First commit LGTM. Naming comment only (important but small)
Second commit I didn't review throughly, because I don't agree with high level mechanics of the change.
This PR is a RELEASE-BLOCKER, and if I am reading this correctly, the first commit resolve the release blockade. We should merge the first commit, and move the controversial commit into separate PR.
| * Whether client supports the `VARIANT` type encoded as JSON values on the wire. | ||
| * When this capability is not set, the server returns `json` for `VARIANT` columns. | ||
| */ | ||
| VARIANT_JSON, |
There was a problem hiding this comment.
"varian [as] json" can be understood as "send variant values as json type" (what we do for legacy clients) or "send variant values as json objects" (what we do for new clients)
in terms of client capability names, just VARIANT would be a better name IMO
| * Whether client supports the `VARIANT` type encoded as a binary payload on the wire. | ||
| * This capability is opt-in, so clients continue to receive the JSON representation by default. | ||
| */ | ||
| VARIANT_BINARY(false), |
There was a problem hiding this comment.
Why do we need another client capability?
i thought we need two states
- old clients: no capability being sent, we choose backwards compatible behavior
- new clients: capability being sent, we choose the best possible behavior
now we have four states
- old clients: no capability being sent, we choose backwards compatible behavior
- new clients, sending VARIANT_JSON or VARIANT_BINARY (or both)

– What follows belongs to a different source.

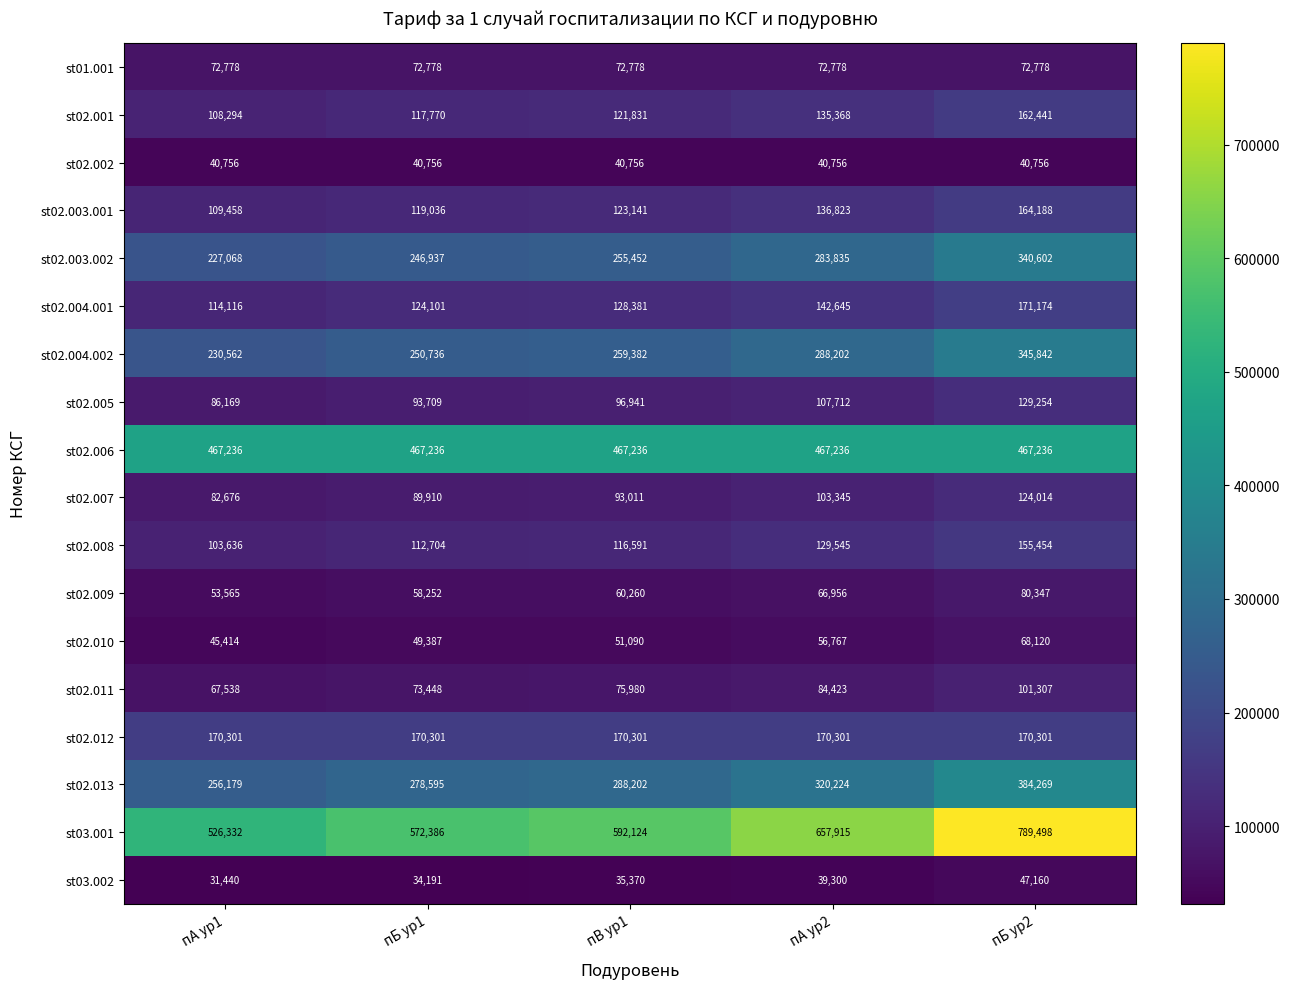

What is the sum of the st01.001 values at пА ур2 and пА ур1?

145556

| public boolean enabledByDefault() | ||
| { | ||
| return enabledByDefault; | ||
| } | ||
|
|
||
| public static Set<String> defaultClientCapabilities() | ||
| { |
There was a problem hiding this comment.
This requires documentation what does it mean that client capability is enabled by default.

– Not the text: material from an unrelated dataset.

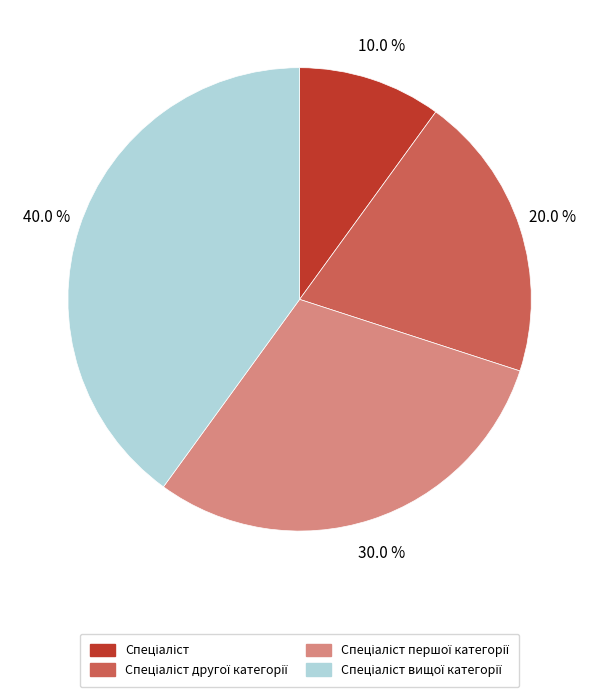

Is there any slice that represents more than half of the pie?

No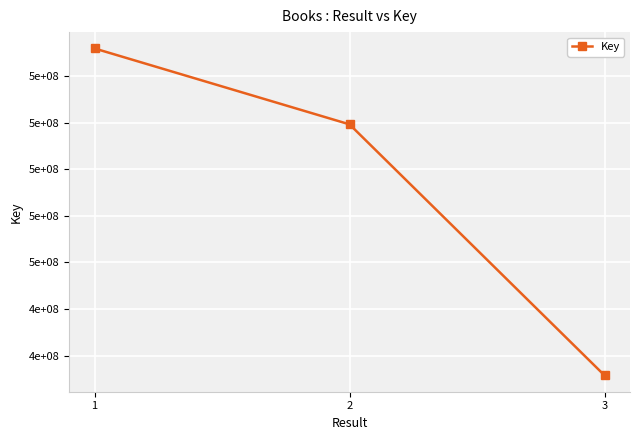

Read the value at 3.

411589471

If this is a JDBC thing, the logic should live in trino-jdbc, not here.
Also, I think this is abusing client capabilities concept.
Client capabilities are meant to describe "what client is capable of [handling]".
Here they seem to used for runtime behavior switching.
It would be much better to keep their original meaning. It should be assumed that latest Trino clients have all the client capabilities defined in the protocol.
Description
Add support for
VARIANTin clients. There are three supported scenarios, based on the settings of client capabilities:JSONwith data encoded asJSONVARIANT_JSON: return typeVARIANTwith data encoded asJSONVARIANT_BINARY: return typeVARIANTwith data in standard binary variant format.The cli uses
VARIANT_JSON, and the JDBC driver usesVARIANT_BINARY.The JDBC client uses binary
VARIANTdirectly without lowering to JSON and losing all type information.VARIANTcolumns can be fetched with:rs.getObject(column)orrs.getObject(column, Object.class)to get the corresponding Java object representation. This is the same asvariant.toObjectrs.getObject(column, io.trino.jdbc.Variant.class)to get anio.trino.jdbc.Variantrs.getObject(column, Map.class)Same asgetObject(Column)but only works when the result would be a Map. Throws an exception if the variant is not an object.rs.getObject(column, List.class)Same asgetObject(Column)but only works when the result would be a Array. Throws an exception if the variant is not an array.rs.getString(column)orrs.getObject(column, String.class)to get the corresponding JSON representation. This is the same asvariant.toJson, which is the same as theVARIANT_JSONencoding.When mapping to Java object representation,
VARIANTvalues map to Java objects as follows:nullBooleanByteShortIntegerLongFloatDoubleBigDecimalStringbyte[]LocalDateLocalTimeInstantLocalDateTimeUUIDList<Object>Map<String, Object>The
io.trino.jdbc.Variantclass is a minimal implementation of VARIANT for decoding data. This supports getting the raw underlying byte arrays for the value and metdata is the client wants to interact with the raw data (storing in a separate system directly without reencoding). The SPI Variant class cannot be used because it is compiled with Java 25.Release notes
(x) Release notes are required, with the following suggested text: